Task details: List every line of the listing below that contains the word "lens".

Data:
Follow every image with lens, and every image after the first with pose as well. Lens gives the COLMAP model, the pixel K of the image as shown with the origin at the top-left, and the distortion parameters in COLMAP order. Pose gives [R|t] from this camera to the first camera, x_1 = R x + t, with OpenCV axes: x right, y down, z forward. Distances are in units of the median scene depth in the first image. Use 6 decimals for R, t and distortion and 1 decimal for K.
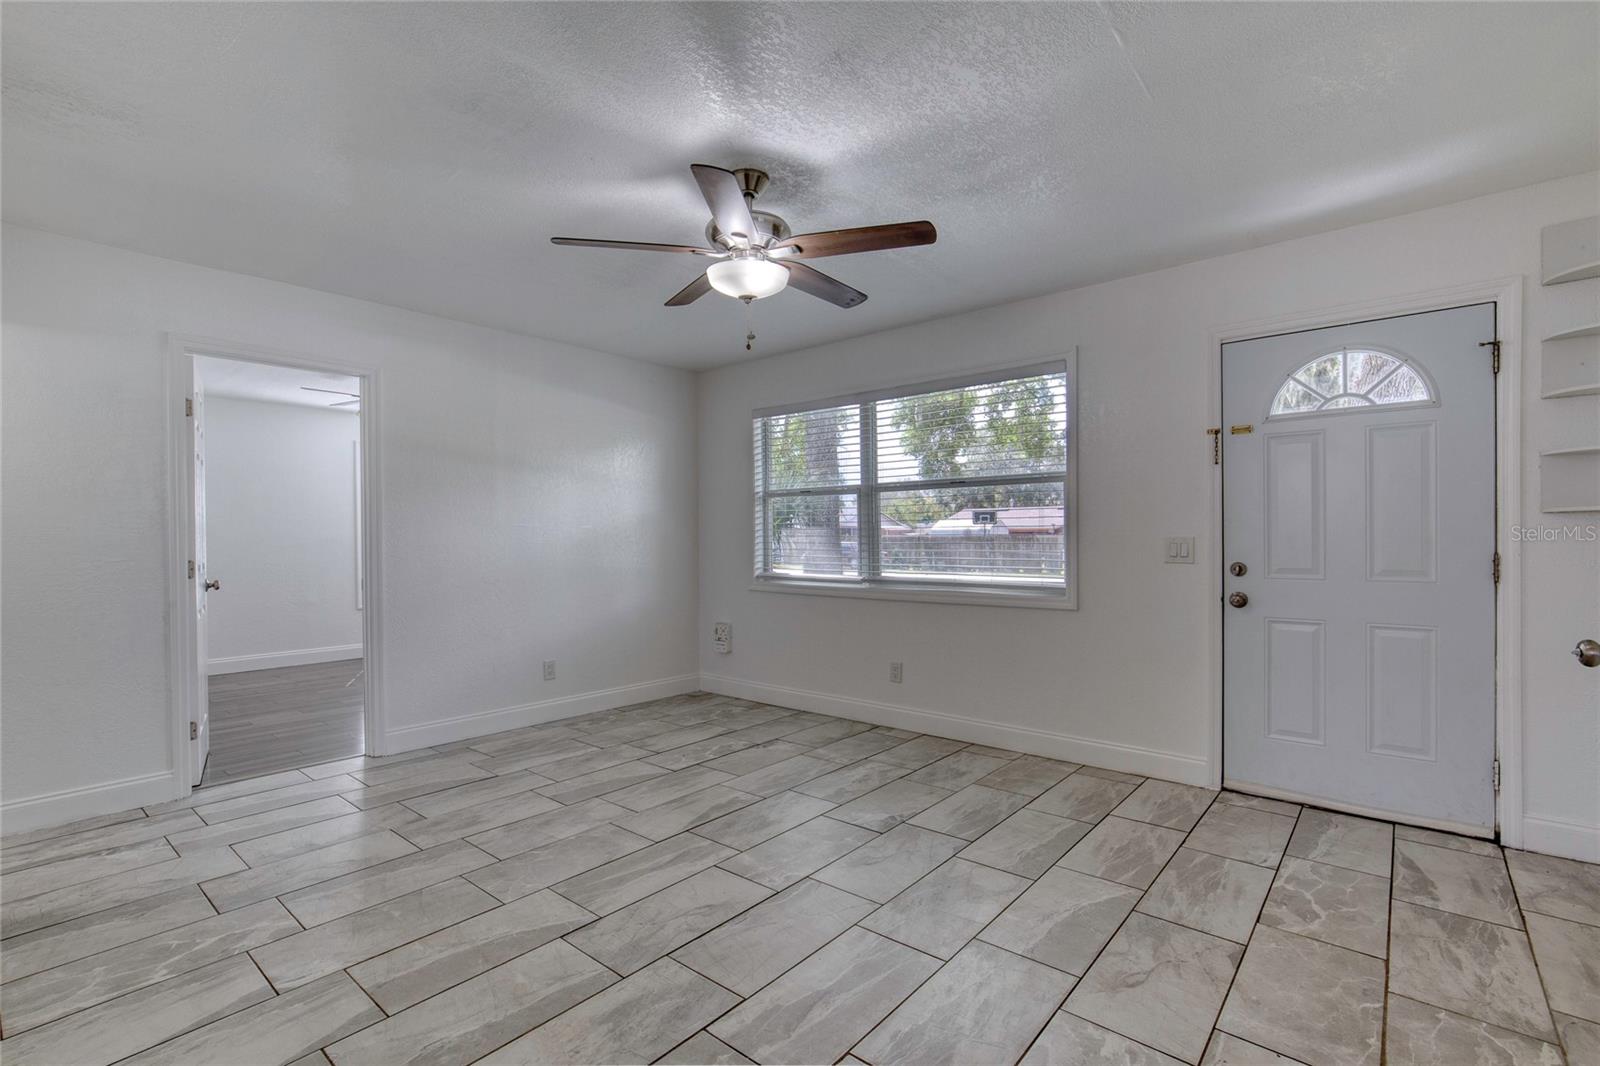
lens RADIAL K [[723.4, 0, 779.4], [0, 723.4, 542.0], [0, 0, 1]] dist [-0.015864, 0.005784]
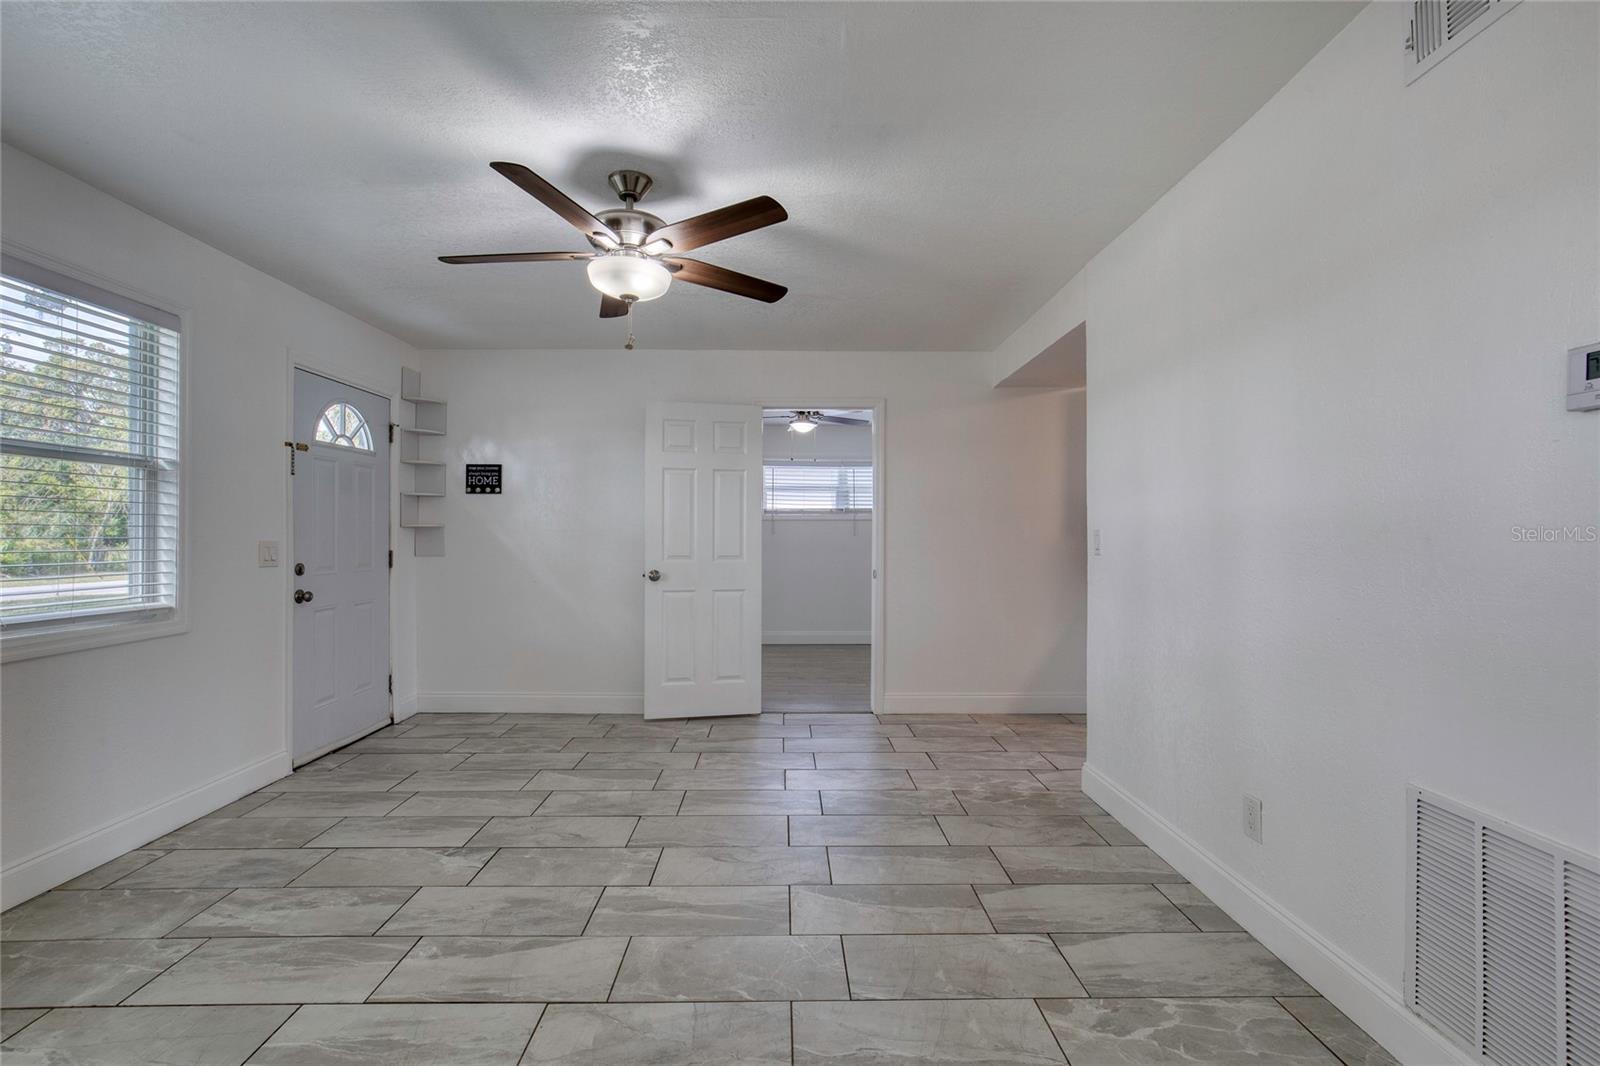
lens RADIAL K [[752.0, 0, 800.0], [0, 752.0, 533.0], [0, 0, 1]] dist [-0.010001, 0.000832]
pose [[-0.675949, 0.009493, 0.736887, -0.789945], [0.010234, 0.999942, -0.003494, -0.007498], [-0.736877, 0.005179, -0.676007, 1.256415]]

Written response:
Follow every image with lens, and every image after the first with pose as well. Lens gives the COLMAP model, the pixel K of the image as shown with the origin at the top-left, and the distortion parameters in COLMAP order. Pose gives [R|t] from this camera to the first camera, x_1 = R x + t, with OpenCV axes: x right, y down, z forward. Distances are in units of the median scene depth in the first image. Use 6 decimals for R, t and distortion and 1 decimal for K.
lens RADIAL K [[723.4, 0, 779.4], [0, 723.4, 542.0], [0, 0, 1]] dist [-0.015864, 0.005784]
lens RADIAL K [[752.0, 0, 800.0], [0, 752.0, 533.0], [0, 0, 1]] dist [-0.010001, 0.000832]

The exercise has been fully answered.